(Dataset records)
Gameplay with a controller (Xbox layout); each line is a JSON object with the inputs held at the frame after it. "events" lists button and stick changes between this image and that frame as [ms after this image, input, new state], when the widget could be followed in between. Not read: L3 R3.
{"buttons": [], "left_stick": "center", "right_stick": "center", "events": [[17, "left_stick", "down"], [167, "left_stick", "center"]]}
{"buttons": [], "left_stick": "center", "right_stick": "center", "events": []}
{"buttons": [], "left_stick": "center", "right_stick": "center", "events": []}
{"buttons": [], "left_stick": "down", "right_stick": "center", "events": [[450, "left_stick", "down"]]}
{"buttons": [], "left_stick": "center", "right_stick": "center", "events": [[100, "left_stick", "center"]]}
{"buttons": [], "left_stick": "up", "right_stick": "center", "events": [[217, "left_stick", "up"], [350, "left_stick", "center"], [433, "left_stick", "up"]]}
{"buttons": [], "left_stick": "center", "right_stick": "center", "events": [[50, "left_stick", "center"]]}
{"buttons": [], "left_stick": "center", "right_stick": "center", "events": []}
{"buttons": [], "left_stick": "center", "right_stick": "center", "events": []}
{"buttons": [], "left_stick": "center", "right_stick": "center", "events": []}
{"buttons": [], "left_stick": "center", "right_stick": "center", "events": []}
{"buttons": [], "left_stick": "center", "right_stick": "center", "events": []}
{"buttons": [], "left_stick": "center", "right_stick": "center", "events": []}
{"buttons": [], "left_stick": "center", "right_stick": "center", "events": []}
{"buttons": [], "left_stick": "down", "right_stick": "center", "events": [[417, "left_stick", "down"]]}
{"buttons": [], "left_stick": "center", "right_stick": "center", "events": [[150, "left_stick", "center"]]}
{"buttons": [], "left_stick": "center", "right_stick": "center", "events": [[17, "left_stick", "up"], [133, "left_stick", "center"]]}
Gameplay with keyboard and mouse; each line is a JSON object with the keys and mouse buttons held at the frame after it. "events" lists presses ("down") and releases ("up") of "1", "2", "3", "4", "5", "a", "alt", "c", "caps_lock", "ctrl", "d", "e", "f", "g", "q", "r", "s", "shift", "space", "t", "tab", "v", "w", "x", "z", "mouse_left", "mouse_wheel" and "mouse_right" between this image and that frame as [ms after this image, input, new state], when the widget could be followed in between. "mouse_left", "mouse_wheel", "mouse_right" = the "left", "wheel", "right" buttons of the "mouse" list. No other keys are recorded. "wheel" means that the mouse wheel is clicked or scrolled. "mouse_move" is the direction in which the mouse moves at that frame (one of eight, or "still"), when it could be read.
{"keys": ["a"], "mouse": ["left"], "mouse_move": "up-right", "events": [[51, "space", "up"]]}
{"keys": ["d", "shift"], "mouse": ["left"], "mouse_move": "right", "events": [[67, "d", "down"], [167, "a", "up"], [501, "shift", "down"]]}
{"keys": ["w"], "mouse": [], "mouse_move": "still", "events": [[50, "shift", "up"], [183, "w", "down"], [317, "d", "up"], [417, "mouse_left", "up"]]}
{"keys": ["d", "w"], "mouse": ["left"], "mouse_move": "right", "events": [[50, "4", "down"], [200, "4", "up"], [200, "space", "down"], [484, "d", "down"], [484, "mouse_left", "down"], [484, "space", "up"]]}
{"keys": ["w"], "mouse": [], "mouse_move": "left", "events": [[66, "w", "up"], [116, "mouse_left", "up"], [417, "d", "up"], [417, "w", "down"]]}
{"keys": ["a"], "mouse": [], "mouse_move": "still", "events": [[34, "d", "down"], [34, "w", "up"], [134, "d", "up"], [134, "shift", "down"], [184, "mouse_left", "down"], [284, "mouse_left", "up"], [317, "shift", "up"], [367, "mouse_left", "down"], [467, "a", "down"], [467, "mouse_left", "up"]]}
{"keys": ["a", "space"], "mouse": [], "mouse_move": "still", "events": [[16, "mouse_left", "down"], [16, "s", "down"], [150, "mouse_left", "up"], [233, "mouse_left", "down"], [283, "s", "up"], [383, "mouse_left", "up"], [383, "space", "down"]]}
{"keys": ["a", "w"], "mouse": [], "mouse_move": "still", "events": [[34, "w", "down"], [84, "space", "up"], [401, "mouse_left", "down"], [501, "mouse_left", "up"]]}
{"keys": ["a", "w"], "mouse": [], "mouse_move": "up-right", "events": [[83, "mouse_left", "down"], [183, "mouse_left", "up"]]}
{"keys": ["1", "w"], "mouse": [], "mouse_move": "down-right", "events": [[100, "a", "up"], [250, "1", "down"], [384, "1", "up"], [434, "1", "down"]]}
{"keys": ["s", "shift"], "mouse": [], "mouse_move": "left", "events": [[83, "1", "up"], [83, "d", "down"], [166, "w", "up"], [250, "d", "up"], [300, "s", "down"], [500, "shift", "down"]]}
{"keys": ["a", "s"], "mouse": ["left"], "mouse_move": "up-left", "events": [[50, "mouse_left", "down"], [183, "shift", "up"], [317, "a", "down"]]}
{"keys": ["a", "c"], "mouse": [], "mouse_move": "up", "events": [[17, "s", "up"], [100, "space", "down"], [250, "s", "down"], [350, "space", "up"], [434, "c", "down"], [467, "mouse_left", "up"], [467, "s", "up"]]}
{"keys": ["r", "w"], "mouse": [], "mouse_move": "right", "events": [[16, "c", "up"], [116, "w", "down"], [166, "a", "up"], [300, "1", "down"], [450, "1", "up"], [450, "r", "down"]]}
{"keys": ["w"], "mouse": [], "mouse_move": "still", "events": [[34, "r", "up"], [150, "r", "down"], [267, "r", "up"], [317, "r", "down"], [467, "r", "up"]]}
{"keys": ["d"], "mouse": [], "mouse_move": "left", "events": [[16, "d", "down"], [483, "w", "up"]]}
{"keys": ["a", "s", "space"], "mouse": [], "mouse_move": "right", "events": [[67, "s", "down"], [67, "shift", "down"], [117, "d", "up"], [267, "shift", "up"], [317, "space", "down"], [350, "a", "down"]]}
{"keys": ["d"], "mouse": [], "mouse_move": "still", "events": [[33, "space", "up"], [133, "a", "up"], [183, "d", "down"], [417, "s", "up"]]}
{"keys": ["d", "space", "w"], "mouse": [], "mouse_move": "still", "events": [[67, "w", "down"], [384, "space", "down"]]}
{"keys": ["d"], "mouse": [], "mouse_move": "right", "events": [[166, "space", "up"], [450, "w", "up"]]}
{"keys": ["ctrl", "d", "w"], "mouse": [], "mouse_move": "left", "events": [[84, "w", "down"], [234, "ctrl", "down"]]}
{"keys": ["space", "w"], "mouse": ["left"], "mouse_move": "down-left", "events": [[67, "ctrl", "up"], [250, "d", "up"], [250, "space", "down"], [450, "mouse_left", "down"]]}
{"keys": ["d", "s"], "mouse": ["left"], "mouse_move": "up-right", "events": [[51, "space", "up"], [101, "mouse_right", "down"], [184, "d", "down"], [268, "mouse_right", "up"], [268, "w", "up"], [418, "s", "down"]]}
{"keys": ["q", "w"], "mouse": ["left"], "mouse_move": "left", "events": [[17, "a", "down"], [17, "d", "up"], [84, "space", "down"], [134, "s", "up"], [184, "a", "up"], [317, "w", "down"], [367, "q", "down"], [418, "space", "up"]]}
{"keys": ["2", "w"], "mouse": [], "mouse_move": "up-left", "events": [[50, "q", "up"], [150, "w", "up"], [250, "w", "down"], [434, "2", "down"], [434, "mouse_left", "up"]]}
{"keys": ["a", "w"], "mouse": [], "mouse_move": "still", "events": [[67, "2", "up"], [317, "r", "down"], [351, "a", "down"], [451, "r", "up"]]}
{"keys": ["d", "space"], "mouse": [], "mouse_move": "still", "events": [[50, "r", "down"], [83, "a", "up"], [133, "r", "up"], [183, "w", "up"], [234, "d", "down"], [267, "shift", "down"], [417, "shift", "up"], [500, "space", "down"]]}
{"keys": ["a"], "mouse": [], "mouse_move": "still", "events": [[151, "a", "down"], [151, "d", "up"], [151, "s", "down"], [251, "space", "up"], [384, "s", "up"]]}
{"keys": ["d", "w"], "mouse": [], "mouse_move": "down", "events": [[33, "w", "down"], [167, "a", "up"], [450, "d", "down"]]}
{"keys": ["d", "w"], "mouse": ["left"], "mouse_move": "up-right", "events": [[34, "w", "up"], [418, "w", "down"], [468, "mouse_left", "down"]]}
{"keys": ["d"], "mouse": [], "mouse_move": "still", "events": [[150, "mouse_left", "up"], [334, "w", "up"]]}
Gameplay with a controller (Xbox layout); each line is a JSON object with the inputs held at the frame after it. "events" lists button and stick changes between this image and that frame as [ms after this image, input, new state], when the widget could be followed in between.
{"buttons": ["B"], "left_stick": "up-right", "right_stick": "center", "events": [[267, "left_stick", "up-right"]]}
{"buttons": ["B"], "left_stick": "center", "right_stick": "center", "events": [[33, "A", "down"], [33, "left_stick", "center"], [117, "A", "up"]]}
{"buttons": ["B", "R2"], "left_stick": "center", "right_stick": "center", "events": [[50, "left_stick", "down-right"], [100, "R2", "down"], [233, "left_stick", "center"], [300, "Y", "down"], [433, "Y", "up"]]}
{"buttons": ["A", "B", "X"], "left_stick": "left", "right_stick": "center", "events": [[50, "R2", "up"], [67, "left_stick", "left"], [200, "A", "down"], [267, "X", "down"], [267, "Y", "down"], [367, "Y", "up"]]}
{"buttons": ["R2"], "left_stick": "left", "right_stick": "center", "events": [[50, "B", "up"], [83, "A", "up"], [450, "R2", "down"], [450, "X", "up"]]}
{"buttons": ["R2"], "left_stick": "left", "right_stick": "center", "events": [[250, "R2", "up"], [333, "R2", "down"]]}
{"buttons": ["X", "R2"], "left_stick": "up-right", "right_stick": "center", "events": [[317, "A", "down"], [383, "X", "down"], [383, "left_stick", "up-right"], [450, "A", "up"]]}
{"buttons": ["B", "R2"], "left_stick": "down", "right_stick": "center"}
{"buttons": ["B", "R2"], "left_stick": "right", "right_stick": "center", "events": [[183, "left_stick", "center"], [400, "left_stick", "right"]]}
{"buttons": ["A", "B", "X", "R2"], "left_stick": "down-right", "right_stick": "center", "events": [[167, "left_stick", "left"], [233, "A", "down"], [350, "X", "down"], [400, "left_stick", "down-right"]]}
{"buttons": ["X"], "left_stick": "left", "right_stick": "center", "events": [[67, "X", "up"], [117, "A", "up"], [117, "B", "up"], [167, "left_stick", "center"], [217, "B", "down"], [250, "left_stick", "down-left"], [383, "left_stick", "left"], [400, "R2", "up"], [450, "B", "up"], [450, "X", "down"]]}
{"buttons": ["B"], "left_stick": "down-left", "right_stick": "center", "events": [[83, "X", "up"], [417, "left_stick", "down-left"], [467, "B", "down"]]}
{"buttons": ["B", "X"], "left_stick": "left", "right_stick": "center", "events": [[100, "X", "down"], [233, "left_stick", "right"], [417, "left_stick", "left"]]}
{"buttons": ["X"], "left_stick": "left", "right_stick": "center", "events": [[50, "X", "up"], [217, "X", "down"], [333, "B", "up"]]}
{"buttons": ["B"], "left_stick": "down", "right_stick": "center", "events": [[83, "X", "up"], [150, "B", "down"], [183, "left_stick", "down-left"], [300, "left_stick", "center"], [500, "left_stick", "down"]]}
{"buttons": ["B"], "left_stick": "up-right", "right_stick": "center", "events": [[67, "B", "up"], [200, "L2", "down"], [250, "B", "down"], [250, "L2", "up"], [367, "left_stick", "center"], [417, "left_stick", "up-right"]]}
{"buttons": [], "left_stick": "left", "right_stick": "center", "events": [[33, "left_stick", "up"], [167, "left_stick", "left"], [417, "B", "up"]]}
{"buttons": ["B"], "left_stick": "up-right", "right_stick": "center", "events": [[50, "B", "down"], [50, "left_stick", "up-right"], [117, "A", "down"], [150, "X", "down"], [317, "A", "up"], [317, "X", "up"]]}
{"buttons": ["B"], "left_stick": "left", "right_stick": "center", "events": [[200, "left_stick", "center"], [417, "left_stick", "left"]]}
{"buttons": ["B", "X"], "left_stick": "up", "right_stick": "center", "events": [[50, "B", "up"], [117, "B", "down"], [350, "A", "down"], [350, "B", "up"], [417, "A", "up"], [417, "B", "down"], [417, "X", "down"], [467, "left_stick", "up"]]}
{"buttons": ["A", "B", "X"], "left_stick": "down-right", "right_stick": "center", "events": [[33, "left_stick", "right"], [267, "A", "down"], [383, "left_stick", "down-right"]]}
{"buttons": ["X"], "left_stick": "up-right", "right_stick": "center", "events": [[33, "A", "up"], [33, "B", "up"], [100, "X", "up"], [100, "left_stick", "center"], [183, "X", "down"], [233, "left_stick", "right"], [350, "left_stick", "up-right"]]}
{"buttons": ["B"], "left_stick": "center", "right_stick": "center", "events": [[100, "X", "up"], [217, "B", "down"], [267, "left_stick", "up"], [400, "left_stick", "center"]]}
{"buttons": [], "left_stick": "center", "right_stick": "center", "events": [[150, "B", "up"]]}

◆ **Required action**
Count every line in the preceding entries where the string "inputs" appears, then state only the total.

◆ **Answer to the exercise**
2